Something happened on the way to marriage equality in Georgia. The defender of the state's gay marriage ban is ready for defeat, the anti-gay governor is acquiescing and judges are redesigning marriage licenses. 

Welcome to Georgia, circa June 2015. That's when the U.S. Supreme Court could rule gay marriage legal and invalidate bans remaining in 13 states, including Georgia. Top state officials, including Attorney General Sam Olens and Gov. Nathan Deal, are talking gay marriage ahead of Tuesday, when the high court will hear arguments in four gay marriage cases. The court's decision is expected by late June. 

What are Olens and Deal saying? We're not Alabama. So expect the state to fall in line behind the court's decision if it delivers gay marriage to Georgia. 

“I think we understand that in our republican form of government, that federal, constitutional issues trump state constitutional issues," Deal told WABE. "So we will abide by whatever the Supreme Court rules as an interpretation of the United States Constitution.”

Not that he's happy about, Deal told the AJC.

Deal, who backs the same-sex marriage ban, signaled he is also unlikely to take a defiant stance against gay marriage if it’s legalized. In a recent interview, he said he was most concerned that a court decision could override the will of elected officials.

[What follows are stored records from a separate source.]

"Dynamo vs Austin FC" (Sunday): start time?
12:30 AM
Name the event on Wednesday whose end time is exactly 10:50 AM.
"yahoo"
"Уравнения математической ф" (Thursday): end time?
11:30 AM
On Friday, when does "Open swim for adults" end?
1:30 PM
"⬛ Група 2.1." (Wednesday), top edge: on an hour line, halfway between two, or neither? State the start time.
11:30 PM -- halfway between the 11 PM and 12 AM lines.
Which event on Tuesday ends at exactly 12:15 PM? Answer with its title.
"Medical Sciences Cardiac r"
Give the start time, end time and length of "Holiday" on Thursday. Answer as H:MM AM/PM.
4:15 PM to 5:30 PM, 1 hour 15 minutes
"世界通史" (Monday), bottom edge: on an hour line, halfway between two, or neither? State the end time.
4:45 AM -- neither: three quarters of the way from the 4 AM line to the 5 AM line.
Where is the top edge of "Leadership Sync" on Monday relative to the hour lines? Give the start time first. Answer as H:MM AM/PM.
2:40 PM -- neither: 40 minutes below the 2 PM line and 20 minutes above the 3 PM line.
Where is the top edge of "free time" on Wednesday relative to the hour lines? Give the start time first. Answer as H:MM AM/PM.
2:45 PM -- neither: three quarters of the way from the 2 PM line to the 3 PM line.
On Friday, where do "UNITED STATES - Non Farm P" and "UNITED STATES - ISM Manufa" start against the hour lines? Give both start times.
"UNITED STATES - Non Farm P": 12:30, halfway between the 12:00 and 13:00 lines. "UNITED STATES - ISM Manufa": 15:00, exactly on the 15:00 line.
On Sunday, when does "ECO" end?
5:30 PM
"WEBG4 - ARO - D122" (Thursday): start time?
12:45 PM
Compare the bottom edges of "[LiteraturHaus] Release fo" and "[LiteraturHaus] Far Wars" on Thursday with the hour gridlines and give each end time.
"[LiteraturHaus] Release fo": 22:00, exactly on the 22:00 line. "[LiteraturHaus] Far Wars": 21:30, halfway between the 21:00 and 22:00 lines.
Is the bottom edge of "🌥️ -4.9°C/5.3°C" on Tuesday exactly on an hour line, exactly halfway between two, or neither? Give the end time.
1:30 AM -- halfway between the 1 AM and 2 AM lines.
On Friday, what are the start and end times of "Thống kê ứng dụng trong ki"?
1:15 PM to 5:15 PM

“This is unfortunately one of those areas that will be determined by federal courts and not a legislative body,” he said.

The governor's comments came after similar remarks from Olens, the chief architect of Georgia's lingering legal fight to keep its gay marriage ban in place. Olens, in fact, has also urged the Supreme Court to uphold marriage bans in Georgia and other states.

But he'll be gracious in defeat, Olens told the Atlanta Press Club on Wednesday.

“If the court rules that Georgia’s constitutional amendment is legal, the press release from my office will be that the Supreme Court has spoken. We’ll follow the law. If the Supreme Court at the end of June says that constitutional amendments like Georgia’s are unconstitutional, the press release from my office is going to be, the Supreme Court has spoken, and Georgia’s going to follow the law.”

And probate judges across Georgia – already making it clear they are ready to issue marriage licenses to gay couples – are redesigning the licenses. "Bride" and "groom" could be replaced with "Applicant 1" and "Applicant 2," Judge Don E. Wilkes, the head of the state's probate judges group, told the Daily Report.

After the meeting, Wilkes said part of the preparedness includes redesigning marriage licenses, which traditionally have listed information for a bride and a groom. If the Supreme Court strikes down same-sex marriage bans, new licenses may list the parties simply as Applicant 1 and Applicant 2, Wilkes said.

"We also looked to see whether there were any conflicting state laws, and we didn't find any," he said.

Another part of preparedness is making sure that probate judges across the state know that there is a pending challenge to Georgia's ban and that the Supreme Court ruling is imminent, said Wilkes.

And here we thought Georgia would only get gay marriage when old people die.